*Task brief*:
Rewrite the records below, replacing every "skLineSegment" with "skLineSeg" and leaving everything else unchanged. Leave the pictures out of the result.

*Material supplied*:
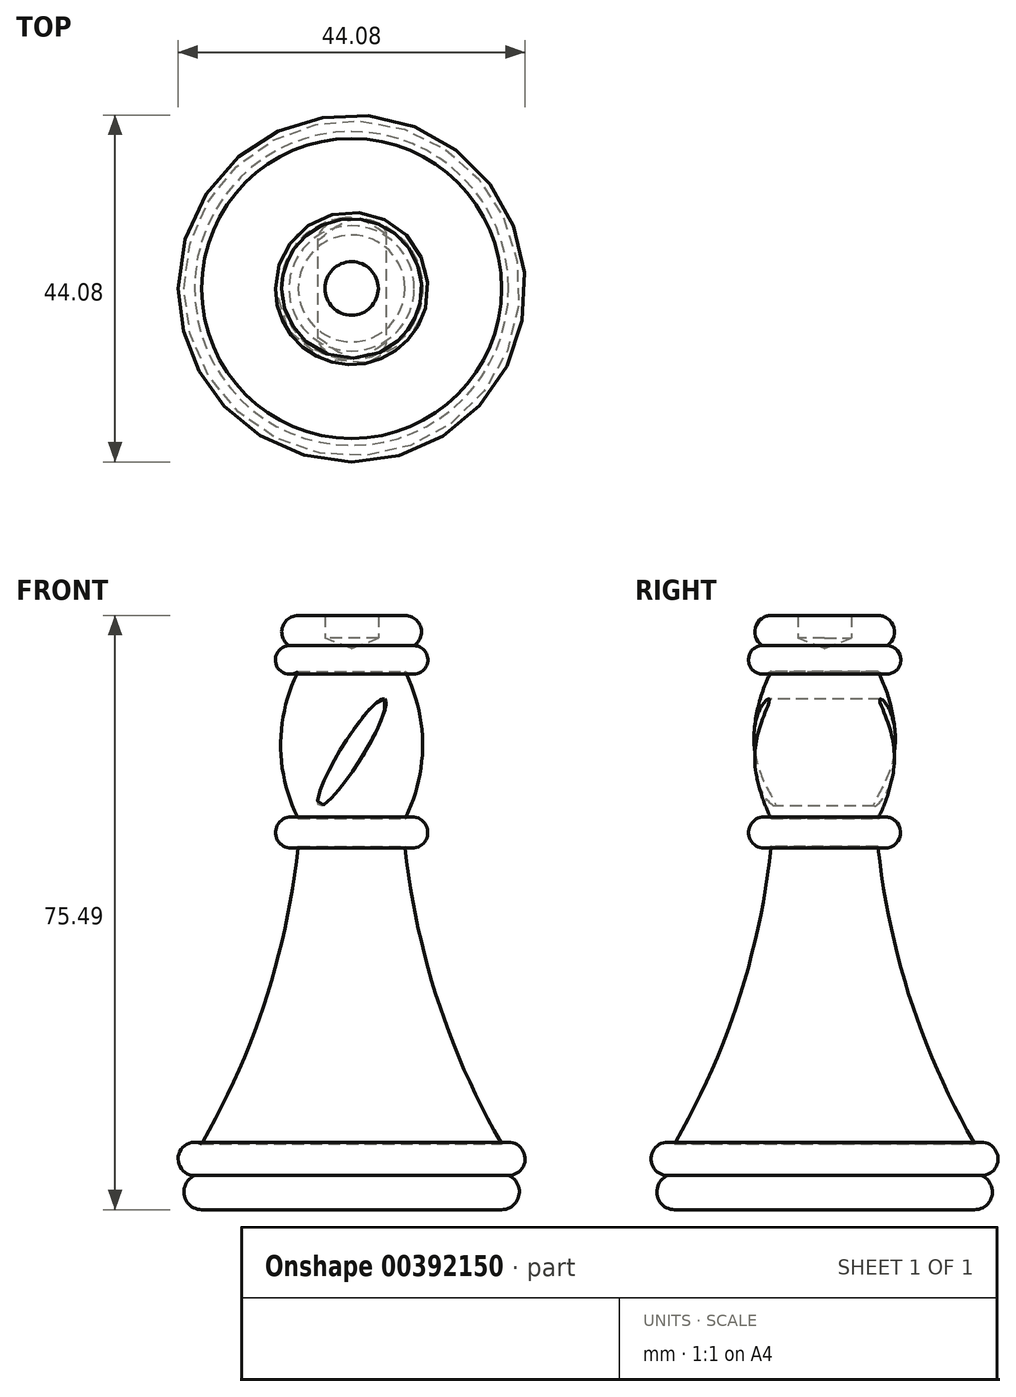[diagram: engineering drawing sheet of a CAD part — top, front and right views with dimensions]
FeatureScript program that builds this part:
annotation { "Feature Type Name" : "Feature", "Feature Type Description" : "" }
export const myFeature = defineFeature(function(context is Context, id is Id, definition is map)
    precondition{}
    {
        {
            var Q0;
            Q0=qCreatedBy(makeId("Front.planeOp"),FACE);
            var sketch = newSketch(context, id + "F0", { "sketchPlane" : qUnion([Q0])});
            skLineSegment(sketch, "E0", {"start": v(0, -29.68) * mm, "end": v(0, 33.82) * mm});
            skLineSegment(sketch, "E1", {"start": v(0, -29.68) * mm, "end": v(-19.05, -29.68) * mm});
            skArc(sketch, "E2", {"start": v(-19.05, -25.16) * mm, "mid": v(-21.3, -27.42) * mm, "end": v(-19.05, -29.68) * mm});
            skArc(sketch, "E3", {"start": v(-19.05, -21.3) * mm, "mid": v(-22.04, -23.23) * mm, "end": v(-19.05, -25.16) * mm});
            skArc(sketch, "E4", {"start": v(-19.05, -21.3) * mm, "mid": v(-10.94, -3.06) * mm, "end": v(-6.78, 16.45) * mm});
            skArc(sketch, "E5", {"start": v(-6.78, 20) * mm, "mid": v(-9.66, 18.23) * mm, "end": v(-6.78, 16.45) * mm});
            skArc(sketch, "E6", {"start": v(-6.78, 38.71) * mm, "mid": v(-9.02, 29.36) * mm, "end": v(-6.78, 20) * mm});
            skArc(sketch, "E7", {"start": v(-6.78, 41.62) * mm, "mid": v(-9.69, 40.17) * mm, "end": v(-6.78, 38.71) * mm});
            skLineSegment(sketch, "E8", {"start": v(0, 41.62) * mm, "end": v(0, 33.82) * mm});
            skArc(sketch, "E9", {"start": v(-6.78, 45.81) * mm, "mid": v(-8.87, 43.72) * mm, "end": v(-6.78, 41.62) * mm});
            skLineSegment(sketch, "E10", {"start": v(-6.78, 45.81) * mm, "end": v(-3.39, 45.81) * mm});
            skLineSegment(sketch, "E11", {"start": v(-3.39, 45.81) * mm, "end": v(-3.39, 42.9) * mm});
            skPoint(sketch, "E11.endSnap0", {"position": v(-3.39, 45.81) * mm});
            skLineSegment(sketch, "E12", {"start": v(-3.39, 42.9) * mm, "end": v(0, 41.62) * mm});
            skPoint(sketch, "E13.orphan", {"position": v(0, 45.81) * mm});
            skSolve(sketch);
        }
        {
            var Q0;
            Q0 = qSketchRegion(id + "F0", true);
            var Q1;
            Q1=sQuery(id+"F0.wireOp",EDGE,"E0");
            revolve(context, id + "F1", {"entities" : qUnion([Q0]), "axis" : qUnion([Q1]), "revolveType" : RevolveType.FULL});
        }
        {
            var Q0;
            Q0=qCreatedBy(makeId("Front.planeOp"),FACE);
            var sketch = newSketch(context, id + "F2", { "sketchPlane" : qUnion([Q0])});
            skEllipse(sketch, "E14", {"center": v(0, 28.4) * mm, "majorRadius": 7.97 * mm, "minorRadius": 1.4 * mm, "majorAxis": v(0.53, 0.85)});
            skSolve(sketch);
        }
        {
            var Q0;
            Q0 = qSketchRegion(id + "F2", true);
            extrude(context, id + "F3", {"entities" : qUnion([Q0]), "operationType" : NewBodyOperationType.REMOVE, "oppositeDirection" : true, "depth" : 25.4 * mm});
        }
        {
            var Q0;
            Q0 = qSketchRegion(id + "F2", true);
            extrude(context, id + "F4", {"entities" : qUnion([Q0]), "operationType" : NewBodyOperationType.REMOVE, "depth" : 77.72 * mm});
        }
    });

*Response*:
[diagram: engineering drawing sheet of a CAD part — top, front and right views with dimensions]
FeatureScript program that builds this part:
annotation { "Feature Type Name" : "Feature", "Feature Type Description" : "" }
export const myFeature = defineFeature(function(context is Context, id is Id, definition is map)
    precondition{}
    {
        {
            var Q0;
            Q0=qCreatedBy(makeId("Front.planeOp"),FACE);
            var sketch = newSketch(context, id + "F0", { "sketchPlane" : qUnion([Q0])});
            skLineSeg(sketch, "E0", {"start": v(0, -29.68) * mm, "end": v(0, 33.82) * mm});
            skLineSeg(sketch, "E1", {"start": v(0, -29.68) * mm, "end": v(-19.05, -29.68) * mm});
            skArc(sketch, "E2", {"start": v(-19.05, -25.16) * mm, "mid": v(-21.3, -27.42) * mm, "end": v(-19.05, -29.68) * mm});
            skArc(sketch, "E3", {"start": v(-19.05, -21.3) * mm, "mid": v(-22.04, -23.23) * mm, "end": v(-19.05, -25.16) * mm});
            skArc(sketch, "E4", {"start": v(-19.05, -21.3) * mm, "mid": v(-10.94, -3.06) * mm, "end": v(-6.78, 16.45) * mm});
            skArc(sketch, "E5", {"start": v(-6.78, 20) * mm, "mid": v(-9.66, 18.23) * mm, "end": v(-6.78, 16.45) * mm});
            skArc(sketch, "E6", {"start": v(-6.78, 38.71) * mm, "mid": v(-9.02, 29.36) * mm, "end": v(-6.78, 20) * mm});
            skArc(sketch, "E7", {"start": v(-6.78, 41.62) * mm, "mid": v(-9.69, 40.17) * mm, "end": v(-6.78, 38.71) * mm});
            skLineSeg(sketch, "E8", {"start": v(0, 41.62) * mm, "end": v(0, 33.82) * mm});
            skArc(sketch, "E9", {"start": v(-6.78, 45.81) * mm, "mid": v(-8.87, 43.72) * mm, "end": v(-6.78, 41.62) * mm});
            skLineSeg(sketch, "E10", {"start": v(-6.78, 45.81) * mm, "end": v(-3.39, 45.81) * mm});
            skLineSeg(sketch, "E11", {"start": v(-3.39, 45.81) * mm, "end": v(-3.39, 42.9) * mm});
            skPoint(sketch, "E11.endSnap0", {"position": v(-3.39, 45.81) * mm});
            skLineSeg(sketch, "E12", {"start": v(-3.39, 42.9) * mm, "end": v(0, 41.62) * mm});
            skPoint(sketch, "E13.orphan", {"position": v(0, 45.81) * mm});
            skSolve(sketch);
        }
        {
            var Q0;
            Q0 = qSketchRegion(id + "F0", true);
            var Q1;
            Q1=sQuery(id+"F0.wireOp",EDGE,"E0");
            revolve(context, id + "F1", {"entities" : qUnion([Q0]), "axis" : qUnion([Q1]), "revolveType" : RevolveType.FULL});
        }
        {
            var Q0;
            Q0=qCreatedBy(makeId("Front.planeOp"),FACE);
            var sketch = newSketch(context, id + "F2", { "sketchPlane" : qUnion([Q0])});
            skEllipse(sketch, "E14", {"center": v(0, 28.4) * mm, "majorRadius": 7.97 * mm, "minorRadius": 1.4 * mm, "majorAxis": v(0.53, 0.85)});
            skSolve(sketch);
        }
        {
            var Q0;
            Q0 = qSketchRegion(id + "F2", true);
            extrude(context, id + "F3", {"entities" : qUnion([Q0]), "operationType" : NewBodyOperationType.REMOVE, "oppositeDirection" : true, "depth" : 25.4 * mm});
        }
        {
            var Q0;
            Q0 = qSketchRegion(id + "F2", true);
            extrude(context, id + "F4", {"entities" : qUnion([Q0]), "operationType" : NewBodyOperationType.REMOVE, "depth" : 77.72 * mm});
        }
    });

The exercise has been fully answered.